[Opening Data listing section]

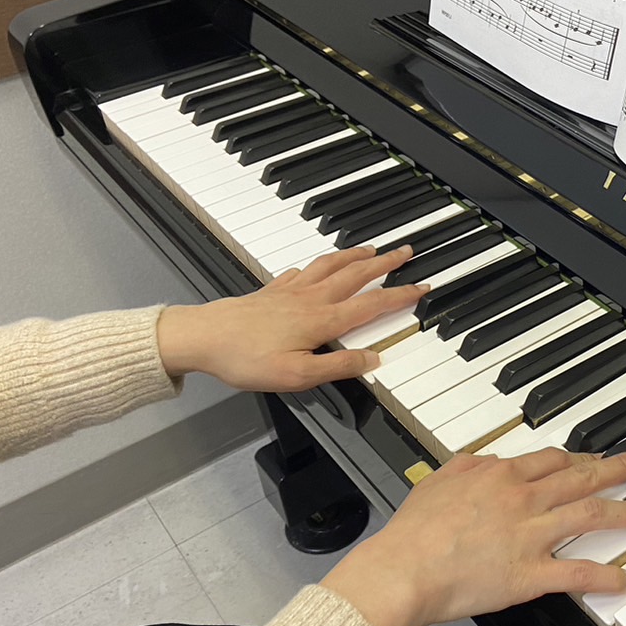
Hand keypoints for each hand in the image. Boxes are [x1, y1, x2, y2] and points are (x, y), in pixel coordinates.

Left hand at [156, 246, 426, 389]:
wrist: (203, 337)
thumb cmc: (246, 358)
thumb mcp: (298, 376)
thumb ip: (339, 366)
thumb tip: (372, 360)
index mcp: (322, 320)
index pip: (372, 305)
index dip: (401, 296)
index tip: (422, 287)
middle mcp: (311, 299)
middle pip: (357, 275)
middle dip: (386, 263)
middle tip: (406, 252)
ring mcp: (291, 292)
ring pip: (331, 266)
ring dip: (356, 256)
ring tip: (372, 249)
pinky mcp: (272, 291)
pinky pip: (302, 271)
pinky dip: (318, 264)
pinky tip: (317, 266)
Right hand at [322, 449, 625, 625]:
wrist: (405, 569)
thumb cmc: (414, 532)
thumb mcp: (438, 480)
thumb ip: (469, 466)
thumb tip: (489, 460)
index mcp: (502, 477)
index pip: (554, 460)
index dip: (582, 458)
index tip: (598, 459)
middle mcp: (524, 500)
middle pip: (584, 478)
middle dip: (622, 468)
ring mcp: (531, 536)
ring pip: (593, 516)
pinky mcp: (531, 575)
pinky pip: (578, 573)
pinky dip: (606, 576)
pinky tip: (625, 578)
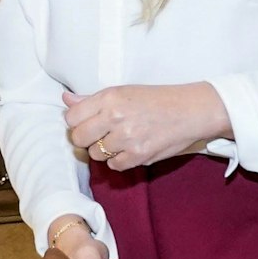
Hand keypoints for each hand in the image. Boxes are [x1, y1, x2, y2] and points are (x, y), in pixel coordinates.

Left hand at [64, 83, 229, 171]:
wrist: (191, 110)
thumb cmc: (158, 99)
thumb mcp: (124, 92)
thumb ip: (92, 99)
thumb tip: (66, 99)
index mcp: (110, 97)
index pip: (71, 117)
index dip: (76, 123)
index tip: (86, 123)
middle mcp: (115, 116)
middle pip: (79, 138)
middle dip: (86, 139)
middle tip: (100, 135)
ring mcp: (127, 137)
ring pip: (95, 154)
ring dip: (104, 151)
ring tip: (120, 140)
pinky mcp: (139, 155)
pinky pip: (114, 166)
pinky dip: (119, 161)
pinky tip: (130, 149)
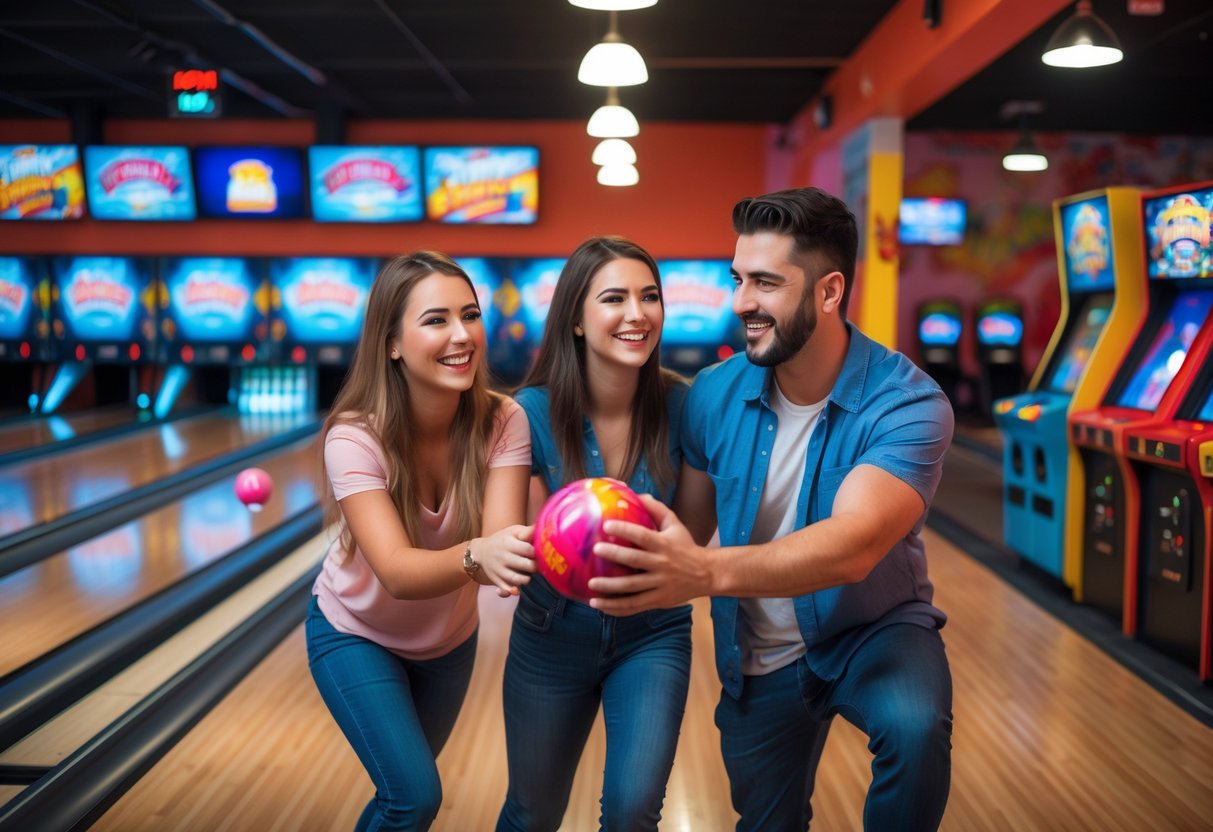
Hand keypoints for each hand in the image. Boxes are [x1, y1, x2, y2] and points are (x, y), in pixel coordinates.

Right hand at [472, 524, 535, 595]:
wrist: (481, 552)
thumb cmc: (503, 540)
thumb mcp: (512, 531)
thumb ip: (527, 531)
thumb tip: (544, 528)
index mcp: (508, 543)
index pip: (528, 549)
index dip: (537, 552)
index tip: (541, 552)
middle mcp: (503, 557)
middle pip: (525, 565)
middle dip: (535, 566)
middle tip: (538, 565)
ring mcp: (499, 570)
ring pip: (516, 579)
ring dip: (526, 579)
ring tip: (528, 575)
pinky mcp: (497, 580)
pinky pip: (504, 589)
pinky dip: (511, 592)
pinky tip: (516, 591)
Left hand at [587, 494, 710, 614]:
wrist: (707, 574)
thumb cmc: (686, 547)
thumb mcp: (675, 525)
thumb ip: (657, 509)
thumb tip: (638, 494)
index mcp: (663, 545)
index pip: (642, 536)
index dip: (624, 530)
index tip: (606, 525)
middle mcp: (661, 565)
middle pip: (634, 561)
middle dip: (614, 555)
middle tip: (595, 550)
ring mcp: (660, 585)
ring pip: (632, 588)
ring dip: (610, 588)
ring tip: (591, 585)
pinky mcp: (658, 601)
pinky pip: (634, 606)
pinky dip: (616, 608)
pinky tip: (599, 605)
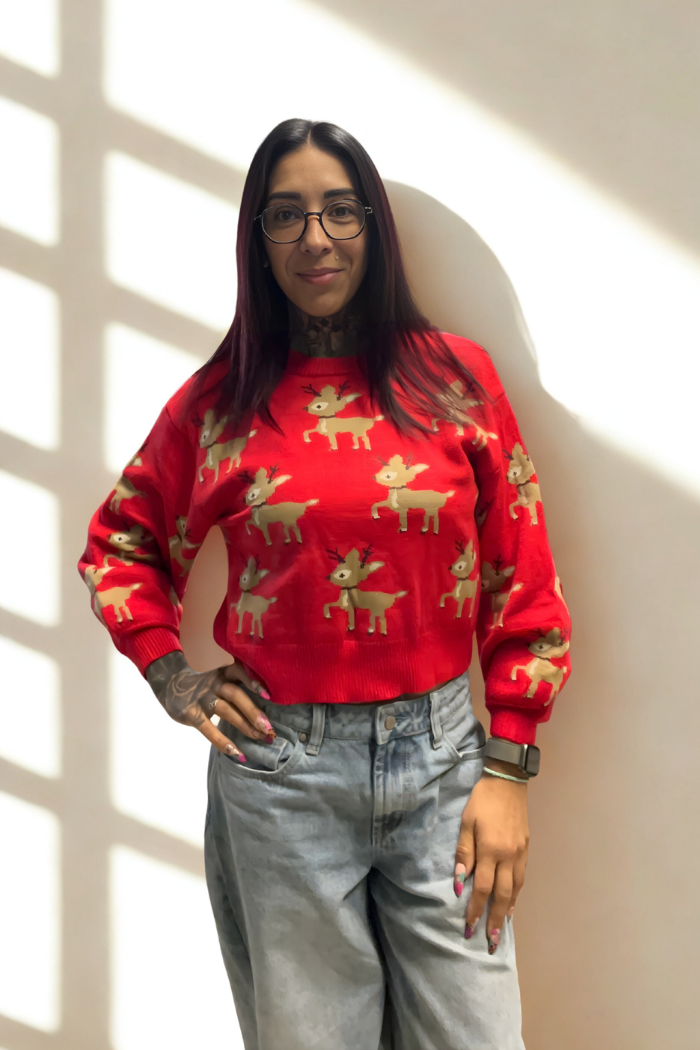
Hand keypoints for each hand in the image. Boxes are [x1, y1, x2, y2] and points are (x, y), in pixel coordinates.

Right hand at [145, 651, 274, 762]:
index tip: (269, 696)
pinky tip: (237, 752)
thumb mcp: (216, 675)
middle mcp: (213, 683)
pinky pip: (209, 729)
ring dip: (245, 725)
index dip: (253, 682)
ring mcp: (201, 698)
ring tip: (261, 737)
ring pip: (227, 711)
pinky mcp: (190, 713)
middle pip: (236, 695)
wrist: (167, 679)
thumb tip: (262, 700)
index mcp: (221, 672)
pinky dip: (223, 742)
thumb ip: (234, 683)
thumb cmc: (199, 680)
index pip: (239, 672)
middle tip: (270, 728)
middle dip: (255, 712)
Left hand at [453, 760, 529, 953]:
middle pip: (502, 896)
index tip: (468, 927)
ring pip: (515, 890)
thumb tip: (459, 881)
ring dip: (507, 911)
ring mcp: (520, 854)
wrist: (508, 781)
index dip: (474, 909)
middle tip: (490, 943)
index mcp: (491, 851)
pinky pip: (522, 878)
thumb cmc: (482, 800)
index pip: (482, 888)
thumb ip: (463, 852)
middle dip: (494, 920)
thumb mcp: (466, 822)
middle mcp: (509, 857)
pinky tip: (511, 903)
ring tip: (501, 929)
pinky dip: (516, 895)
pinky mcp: (526, 848)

[Closing Data listing section]

Exercise requirements
Leave the images out and transcribe the remaining data above word for word.

Response area
Hand keypoints for each hand in the image. Boxes are [x1, y1, x2, y2] and points are (x, y), in pixel coordinates.

Left hand at [156, 246, 426, 389]:
wrist: (203, 337)
thumb cmc: (246, 358)
thumb mcp: (298, 376)
thumb ip: (339, 366)
thumb tip: (372, 360)
index mcp: (322, 320)
index pip: (372, 305)
index dip: (401, 296)
index tip: (422, 287)
middle mcp: (311, 299)
middle pip: (357, 275)
middle dip: (386, 263)
middle tip: (406, 252)
ring mcp: (291, 292)
ring pip: (331, 266)
ring dip: (356, 256)
ring tip: (372, 249)
pinky mcp: (272, 291)
pinky pip: (302, 271)
pinky dip: (318, 264)
pinky tip: (317, 266)
Right hand at [322, 449, 625, 625]:
wrist: (405, 569)
thumb cmc: (414, 532)
thumb mcp: (438, 480)
thumb ip: (469, 466)
thumb tip: (489, 460)
index mcp: (502, 477)
index pip: (554, 460)
index dip: (582, 458)
index tip: (598, 459)
middle mcp: (524, 500)
middle pip: (584, 478)
middle dip: (622, 468)
ring mcp: (531, 536)
ring pip: (593, 516)
pinky mcp: (531, 575)
pinky pip: (578, 573)
pinky dip: (606, 576)
pinky tip: (625, 578)
Hand keypoints for each hand in the image. Boxes are [x1, y1, x2, y2] and points are (x, y), in pixel coordinates.

Left hand at [64, 83, 229, 171]:
wrist: (191, 110)
thumb cmc: (158, 99)
thumb mcp: (124, 92)
thumb ip: (92, 99)
thumb tip: (66, 99)
index mcp: (110, 97)
index pip: (71, 117)
index dip: (76, 123)
index tip: (86, 123)
middle mcp: (115, 116)
middle pip: (79, 138)
middle dip: (86, 139)
middle tip: (100, 135)
ring mcp: (127, 137)
ring pip: (95, 154)
ring dip: (104, 151)
ring tip: (120, 140)
pinky mcp: (139, 155)
pinky pip: (114, 166)
pinky dip: (119, 161)
pinky tip: (130, 149)
Hand keypoints for each hand in the image. Boxes are [x1, y1, x2, y2] and points are (x, y), in pixel coordinates.

Right hand at [472, 524, 535, 595]:
wrist: (481, 552)
thumb cmc: (503, 540)
thumb mcp: (512, 531)
thumb ip: (527, 531)
thumb tip: (544, 528)
index mcp: (508, 543)
index pip: (528, 549)
index dip: (537, 552)
index tip: (541, 552)
middle mcp: (503, 557)
middle pip: (525, 565)
middle dip: (535, 566)
middle tip: (538, 565)
ring mcp: (499, 570)
ring pip: (516, 579)
ring dip: (526, 579)
ring tip: (528, 575)
pinky mcp: (497, 580)
pinky pip: (504, 589)
pinky dip: (511, 592)
pinky tip: (516, 591)
Left hand at [587, 494, 710, 614]:
wrist: (707, 574)
thumb cmc: (686, 547)
thumb mcp: (675, 525)
thumb ip: (657, 509)
thumb tip: (638, 494)
index mcp: (663, 545)
index pip: (642, 536)
index dip: (624, 530)
index tip: (606, 525)
middle mcp: (661, 565)
middle pip: (634, 561)
middle dip: (614, 555)
middle tip: (595, 550)
ring mcp: (660, 585)
ring pip: (632, 588)
ring dip: (610, 588)
ring tip: (591, 585)
pinky mcp: (658, 601)
pinky pip: (634, 606)
pinky dip: (616, 608)
pinky tip: (599, 605)
Hand keypoints for each hand in the image. Boxes are [x1, y1, x2, y2] and points are (x, y), in pixel coordinates.

Right hand at [145, 651, 274, 762]:
index tip: (269, 696)
pinky tip: (237, 752)
thumb mcp: (216, 675)
middle mcp: (213, 683)
pinky pip: (209, 729)
ring dip: (245, 725)
index dip: (253, 682)
ring mcp: (201, 698)
ring tip: (261, 737)
ring pip: (227, 711)
pinky mcp: (190, 713)
middle pip: (236, 695)
wrist: (167, 679)
thumb tip: (262, 700)
index mcp: (221, 672)
pinky dip: (223, 742)
thumb ip: (234, 683)
thumb cmc: (199, 680)
index pip: (239, 672)
middle tip: (270, 728)
middle dip: (255, 712)
Left hand at [453, 760, 529, 953]:
middle pip: (502, 896)
index tip: (468, 927)
ring pip: (515, 890)
thumb tip: (459, 881)
ring dip: (507, 911)
ring mcp: (520, 854)
wrist: (508, 781)
index dip: (474, 909)
middle tip: (490, 943)
index mcp: (491, 851)
pinky pip: (522, 878)
thumb cmc: (482, 800)
index pip: (482, 888)
thumb ip: (463, 852)
middle dip: (494, 920)
thumb mcp: (466, 822)
middle mcp: (509, 857)
pinky tip: (511, 903)
ring tip: (501, 929)
pinky dip: (516, 895)
pinky mcp: (526, 848)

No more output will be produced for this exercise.